Avec un score de 22,26% et six mandats au prochain Parlement européen, cette alliance conservatrice, qui a vu le jour avant les dernières élections législatives en 2021 pour faire front commun contre un maintien au pouvoir d’Andrej Babiš, est arrivée en deuxième position, assez loin, donc, du mouvement ANO.
Membre de l’ODS et leader de la liste de SPOLU, Alexandr Vondra, qui siège déjà actuellement au Parlement européen (dans le groupe eurosceptique ECR), fait partie de ces six heureux élus. Si lui aussi espérait un meilleur résultat et même une victoire de la coalition de centre-droit, il se satisfait néanmoins de cette deuxième place, tout en affirmant ne pas être surpris par le virage très à droite pris par l’ensemble de l’Europe :
« C’est une réaction au fait que l’UE a exagéré sur des sujets tels que le traitement de l’immigration et le Green Deal, et c’est la réponse qu’elle a obtenue. Tout le monde s’attendait à ce que le Parlement européen penche très nettement à droite. Cela fait au moins un an qu’il en est question.

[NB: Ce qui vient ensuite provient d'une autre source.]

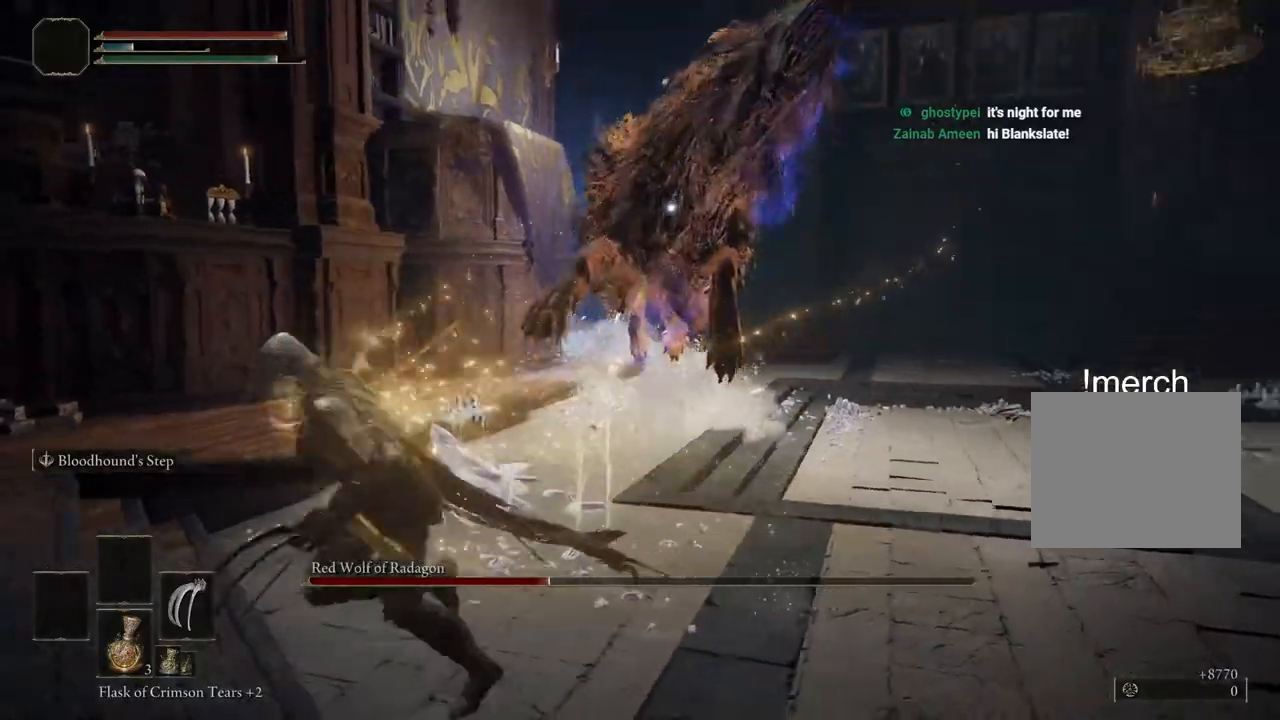
{"buttons": ["CIRCLE"], "left_stick": "up", "right_stick": "center", "events": [[17, "left_stick", "down-left"], [183, "L2", "down"], [233, "left_stick", "up-left"], [317, "L2", "up"], [367, "left_stick", "up"]]}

Bien sûr, les bons résultats de certains partis ne me réjouissent absolument pas, comme par exemple celui de l’AfD en Allemagne. Flirter avec le sombre passé allemand est totalement inacceptable pour moi. Mais cela n’enlève rien au fait que ces résultats sont le reflet de la situation. Je pense qu’il va falloir que les partis politiques dominants réagissent à cette évolution en faisant preuve d’un plus grand degré de réalisme dans les différents projets politiques. Et je ne considère certainement pas cela comme la fin du monde. »
Avec sept représentants, le mouvement ANO occupera un tiers des sièges réservés aux députés tchèques au Parlement européen (21 au total). Mais au-delà du nouveau succès de la troupe d’Andrej Babiš, dont la critique du gouvernement a rythmé l’essentiel d’une campagne au cours de laquelle il a pour le reste été assez peu question d’Europe, ces élections européennes, les cinquièmes de l’histoire en Tchéquie, ont aussi été marquées par les très bons résultats de deux nouvelles coalitions figurant aux deux extrêmes de l’échiquier politique tchèque.

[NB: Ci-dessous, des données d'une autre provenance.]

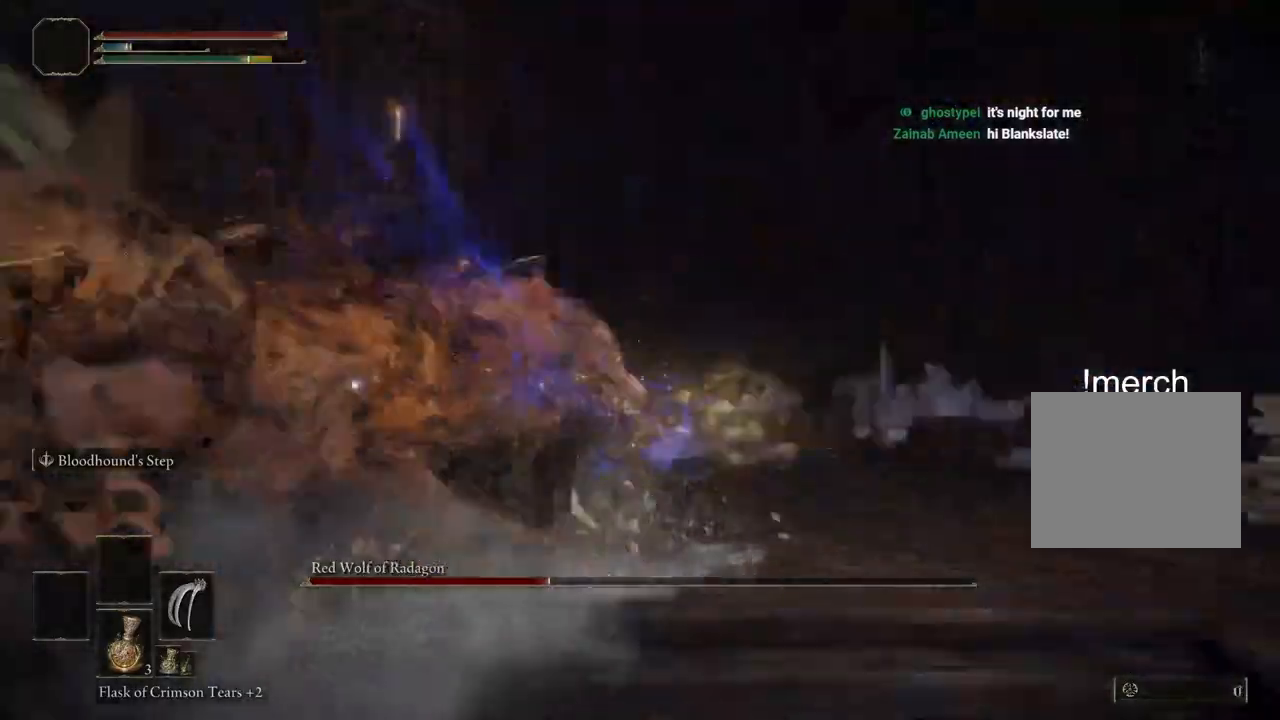
{"buttons": ["CIRCLE"], "left_stick": "up", "right_stick": "center", "events": []}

Les « Motoristes » et les communistes, deux partis contre l’UE, en bonne position
Grâce à un score de 10,26 %, la coalition appelée « Přísaha a Motoristé » (littéralement « Serment et Motoristes »), avec un programme reprenant de nombreux thèmes habituellement brassés par les partis populistes ou d’extrême droite, a non seulement obtenu deux mandats mais arrive aussi en troisième position.

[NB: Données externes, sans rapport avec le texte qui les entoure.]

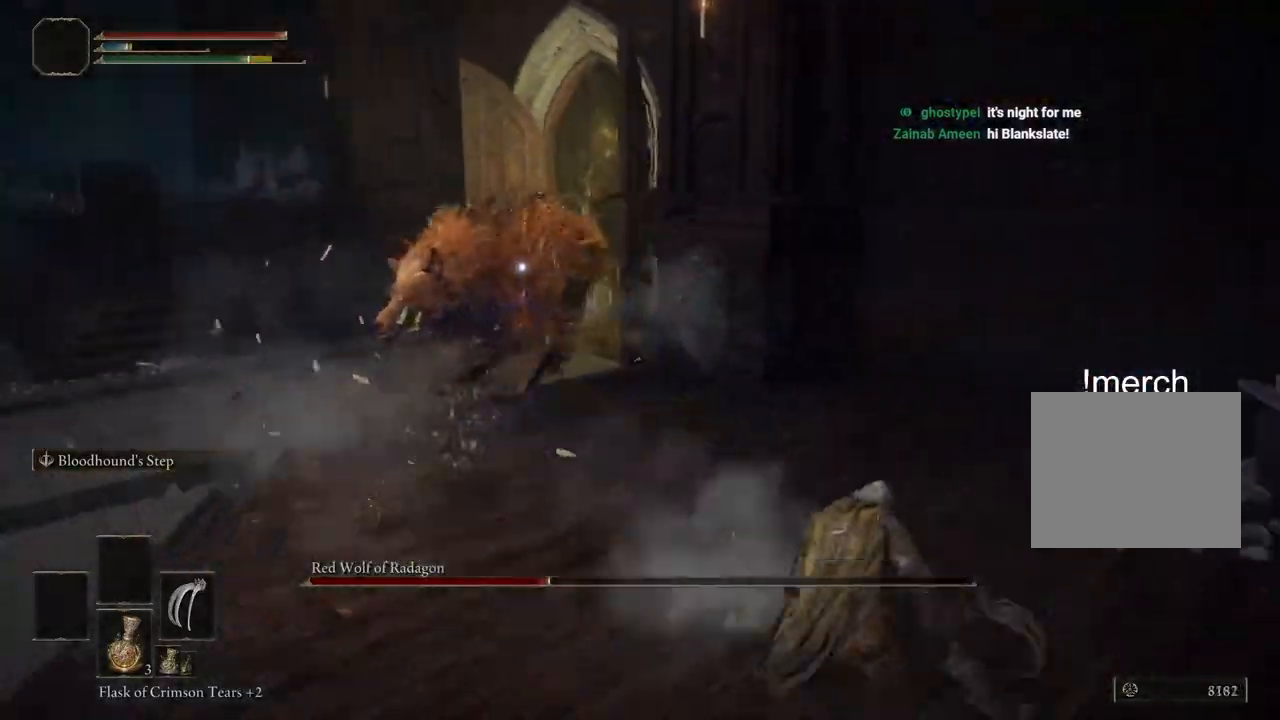
{"buttons": ["CIRCLE"], "left_stick": "up", "right_stick": "center", "events": [[433, "right_stick", "right"], [483, "right_stick", "center"]]}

« Super leader » de la liste de cette improbable coalition entre deux partis qui ont fait de la lutte contre la limitation de la souveraineté de la Tchéquie ou de la protection des frontières de l’UE deux de leurs priorités, l’ancien pilote automobile et homme d’affaires Filip Turek aura été une des principales figures de la campagne qui a précédé ce scrutin européen en Tchéquie.
Opposé notamment à l’interdiction de la production de véhicules équipés de moteurs thermiques, ce nouveau trublion sur la scène politique locale, qui dans une interview a déclaré collectionner des objets sur le thème du nazisme, estime que c’est autre chose que son combat pour le maintien du modèle traditionnel de l’industrie automobile qui lui a valu les faveurs des électeurs :
« Il s’agit plutôt d’un symbole. Plus globalement, le Green Deal constitue le principal enjeu pour nous. Je pense là aux quotas d’émission, à leur commerce, aux investissements chinois, à la hausse des prix de l’énergie, à la vie plus chère et à la destruction d’une activité économique qui nous nourrit. Pour avoir travaillé dans l’industrie automobile pendant de nombreuses années, je pense savoir de quoi je parle. Mais le Green Deal n’est pas notre seule préoccupation. Il faut aussi arrêter de mentir sur la question de la migration et envisager les choses autrement que ce qui a été fait jusqu’à présent dans le cadre du Pacte migratoire. Notre ministre de l’Intérieur ne nous dit pas la vérité. Durant la campagne électorale, nous avons évoqué ces différents sujets de manière très claire et très franche. Nous ne proposons pas de solutions populistes comme le fait par exemple le (parti d’extrême droite) SPD ou (le parti libéral) STAN, mais faisons des propositions réalistes et je crois que c’est ce qui nous a permis d’obtenir ce résultat. »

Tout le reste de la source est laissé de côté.